- Born: January 12, 1907 Nice, California, United States
- Died: May 31, 1993 (aged 86)
- Education: Spiritual training, self-taught
- Known for: Basket weaving

= Mabel McKay =

Last Pomo dream doctor in California (1907–1993)

Mabel McKay (January 12, 1907 – May 31, 1993) was a member of the Long Valley Cache Creek Pomo Indians and was of Patwin descent. She was the last dreamer of the Pomo people and was renowned for her basket weaving. She sat on California's first Native American Heritage Commission.

==Life ==
McKay was born on January 12, 1907, in Nice in Lake County, California. Her father was Yonta Boone (Potter Valley Pomo) and her mother was Daisy Hansen (Lolsel Cache Creek Pomo). She was raised by her maternal grandmother, Sarah Taylor, who taught her the Long Valley Cache Creek language and how to forage for medicinal plants. At the age of eight, she was guided by her dreams to weave her first basket. She did not attend school past the third grade due to a series of illnesses.

=== Basket-weaving ===
McKay claimed that weaving, for her, was a spiritual path rather than a craft. She claimed she was strictly instructed by Spirit as to how and what to weave. Because of the sacred nature of her weaving, she usually wove in private. In keeping with Pomo tradition, she used sedge for her baskets and redbud for the red designs. Some of her baskets also used feathers.Her baskets were featured in many newspapers and she was viewed as a prodigy.

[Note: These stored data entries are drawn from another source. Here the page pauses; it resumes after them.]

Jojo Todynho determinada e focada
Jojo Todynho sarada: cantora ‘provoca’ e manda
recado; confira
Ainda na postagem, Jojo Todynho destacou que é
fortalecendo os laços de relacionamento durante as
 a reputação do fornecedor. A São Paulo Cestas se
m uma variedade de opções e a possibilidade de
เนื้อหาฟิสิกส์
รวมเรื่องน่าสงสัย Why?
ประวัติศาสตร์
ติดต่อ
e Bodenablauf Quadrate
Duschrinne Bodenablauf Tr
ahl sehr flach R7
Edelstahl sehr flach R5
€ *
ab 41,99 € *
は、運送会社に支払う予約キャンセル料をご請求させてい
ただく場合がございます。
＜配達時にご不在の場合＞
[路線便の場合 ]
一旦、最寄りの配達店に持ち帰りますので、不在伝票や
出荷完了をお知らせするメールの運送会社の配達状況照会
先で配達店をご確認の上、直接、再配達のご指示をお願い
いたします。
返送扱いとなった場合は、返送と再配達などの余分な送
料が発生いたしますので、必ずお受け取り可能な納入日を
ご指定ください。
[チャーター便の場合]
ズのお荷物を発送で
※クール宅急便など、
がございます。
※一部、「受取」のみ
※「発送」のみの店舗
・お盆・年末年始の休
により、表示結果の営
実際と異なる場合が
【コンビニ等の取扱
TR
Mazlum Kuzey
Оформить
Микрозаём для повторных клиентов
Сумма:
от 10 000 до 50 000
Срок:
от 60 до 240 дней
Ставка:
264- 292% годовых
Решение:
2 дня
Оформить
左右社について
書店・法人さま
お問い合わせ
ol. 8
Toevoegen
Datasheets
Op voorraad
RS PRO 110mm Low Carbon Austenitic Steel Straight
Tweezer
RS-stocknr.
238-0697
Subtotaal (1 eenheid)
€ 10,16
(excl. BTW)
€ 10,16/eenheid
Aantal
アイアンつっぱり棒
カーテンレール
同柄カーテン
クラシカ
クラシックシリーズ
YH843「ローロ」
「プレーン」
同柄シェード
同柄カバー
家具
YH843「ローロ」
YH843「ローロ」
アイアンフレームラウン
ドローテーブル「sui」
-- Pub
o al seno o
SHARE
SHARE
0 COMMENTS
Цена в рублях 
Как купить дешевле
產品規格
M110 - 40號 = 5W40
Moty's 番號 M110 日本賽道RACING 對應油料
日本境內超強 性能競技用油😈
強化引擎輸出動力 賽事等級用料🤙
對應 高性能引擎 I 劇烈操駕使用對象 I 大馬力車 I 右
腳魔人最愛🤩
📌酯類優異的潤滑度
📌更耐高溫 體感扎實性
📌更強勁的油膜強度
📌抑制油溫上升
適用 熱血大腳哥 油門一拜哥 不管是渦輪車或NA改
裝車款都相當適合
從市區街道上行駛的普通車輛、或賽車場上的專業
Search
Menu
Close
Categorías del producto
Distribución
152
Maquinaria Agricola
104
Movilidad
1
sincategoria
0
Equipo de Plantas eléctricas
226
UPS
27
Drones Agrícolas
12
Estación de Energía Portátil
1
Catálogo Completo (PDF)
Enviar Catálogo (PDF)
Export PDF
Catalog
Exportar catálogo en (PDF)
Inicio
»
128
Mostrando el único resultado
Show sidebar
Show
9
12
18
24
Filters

She began giving demonstrations in the State Indian Museum in Sacramento, where she refused to sell the baskets she made and instead gave them as gifts. In the late 1970s she began teaching basket-weaving classes for both native and non-native students. She continued with her baskets until death, and many have been exhibited in museums such as the National Museum of Natural History.

=== Academic and advisory work ===
In the late 1960s, McKay was on the Native American Advisory Council for a proposed dam in Dry Creek, which threatened to disturb an ancestral Pomo village site and long-standing beds of sedge. Although they could not prevent the dam's construction, the council was able to document the site and transplant some of the sedge beds. McKay also spoke at universities and served as a cultural consultant for anthropologists. She spoke at the New School in New York with Essie Parrish on March 14, 1972. In 1976 she was appointed to California's first Native American Heritage Commission.

=== Medicine ===
McKay also became a well known-healer among those in her community. She was one of the last Pomo dream doctors, and would often travel great distances to tend to her patients.

=== Personal life ===
Prior to the end of World War II, Mabel married Charlie McKay, with whom she had a son, Marshall (1952–2021). After Charlie died in the 1960s, McKay worked at an apple cannery.

=== Death ===
McKay died on May 31, 1993, and was buried next to Essie Parish in the Kashaya Pomo cemetery.

== Exhibits ==
From 2016 to 2017 the Autry Museum of the American West exhibited McKay's work in an exhibit titled "The Life and Work of Mabel McKay". Her son, Marshall McKay, helped put together the exhibit.

== Legacy ==
Greg Sarris published a biography of Mabel in 1997, called Weaving the Dream (University of California Press). McKay's work has been cited as having inspired other artists, including Dineh artist Leatrice Mikkelsen.